» **Exercise**
An exact transcript of all the records is the expected answer.

═════ Task inputs

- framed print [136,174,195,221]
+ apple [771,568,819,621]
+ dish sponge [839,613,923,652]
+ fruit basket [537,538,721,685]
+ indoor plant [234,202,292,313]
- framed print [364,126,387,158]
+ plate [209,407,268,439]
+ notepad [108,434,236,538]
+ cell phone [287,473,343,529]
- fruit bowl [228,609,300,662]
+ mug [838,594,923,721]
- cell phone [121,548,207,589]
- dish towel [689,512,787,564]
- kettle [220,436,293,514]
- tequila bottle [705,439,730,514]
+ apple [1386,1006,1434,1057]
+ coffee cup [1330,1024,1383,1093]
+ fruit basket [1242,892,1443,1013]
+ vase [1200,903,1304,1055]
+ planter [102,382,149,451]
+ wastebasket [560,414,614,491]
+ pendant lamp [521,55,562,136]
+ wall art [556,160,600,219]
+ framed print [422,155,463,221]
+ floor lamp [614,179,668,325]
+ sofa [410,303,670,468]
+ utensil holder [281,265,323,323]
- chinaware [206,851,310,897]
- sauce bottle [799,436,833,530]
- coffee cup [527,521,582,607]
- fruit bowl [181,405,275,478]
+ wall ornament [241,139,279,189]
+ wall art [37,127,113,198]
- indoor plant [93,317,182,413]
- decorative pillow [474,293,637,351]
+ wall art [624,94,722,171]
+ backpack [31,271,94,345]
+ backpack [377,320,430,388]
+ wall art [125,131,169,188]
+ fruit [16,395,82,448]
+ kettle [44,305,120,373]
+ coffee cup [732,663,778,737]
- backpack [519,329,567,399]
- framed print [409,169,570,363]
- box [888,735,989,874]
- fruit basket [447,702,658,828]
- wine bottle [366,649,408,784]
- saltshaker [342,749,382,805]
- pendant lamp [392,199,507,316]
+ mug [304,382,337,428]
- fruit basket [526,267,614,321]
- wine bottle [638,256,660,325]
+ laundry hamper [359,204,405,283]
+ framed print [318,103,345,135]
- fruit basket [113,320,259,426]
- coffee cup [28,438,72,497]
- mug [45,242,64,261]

══════════

» **Response to the exercise**
- framed print [136,174,195,221]
+ apple [771,568,819,621]
+ dish sponge [839,613,923,652]
+ fruit basket [537,538,721,685]
+ indoor plant [234,202,292,313]
- framed print [364,126,387,158]
+ plate [209,407,268,439]
+ notepad [108,434,236,538]
+ cell phone [287,473,343,529]
- fruit bowl [228,609,300,662]
+ mug [838,594,923,721]
- cell phone [121,548,207,589]
- dish towel [689,512,787,564]
- kettle [220,436,293,514]
- tequila bottle [705,439,730,514]
+ apple [1386,1006,1434,1057]
+ coffee cup [1330,1024,1383,1093]
+ fruit basket [1242,892,1443,1013]
+ vase [1200,903,1304,1055]
+ planter [102,382,149,451]
+ wastebasket [560,414,614,491]
+ pendant lamp [521,55,562,136]
+ wall art [556,160,600,219]
+ framed print [422,155,463,221]
+ floor lamp [614,179,668,325]
+ sofa [410,303,670,468]
+ utensil holder [281,265,323,323]
- chinaware [206,851,310,897]
- sauce bottle [799,436,833,530]
- coffee cup [527,521,582,607]
- fruit bowl [181,405,275,478]
+ wall ornament [241,139,279,189]
+ wall art [37,127,113,198]
- indoor plant [93,317,182,413]
- decorative pillow [474,293,637,351]
+ wall art [624,94,722,171]
+ backpack [31,271,94,345]
+ backpack [377,320,430,388]
+ wall art [125,131,169,188]
+ fruit [16,395,82,448]
+ kettle [44,305,120,373]
+ coffee cup [732,663,778,737]
- backpack [519,329,567,399]
- framed print [409,169,570,363]
- box [888,735,989,874]
- fruit basket [447,702,658,828]
- wine bottle [366,649,408,784]
- saltshaker [342,749,382,805]
- pendant lamp [392,199,507,316]
+ mug [304,382,337,428]
- fruit basket [526,267,614,321]
- wine bottle [638,256,660,325]
+ laundry hamper [359,204,405,283]
+ framed print [318,103,345,135]
- fruit basket [113,320,259,426]
- coffee cup [28,438,72,497]
- mug [45,242,64,261]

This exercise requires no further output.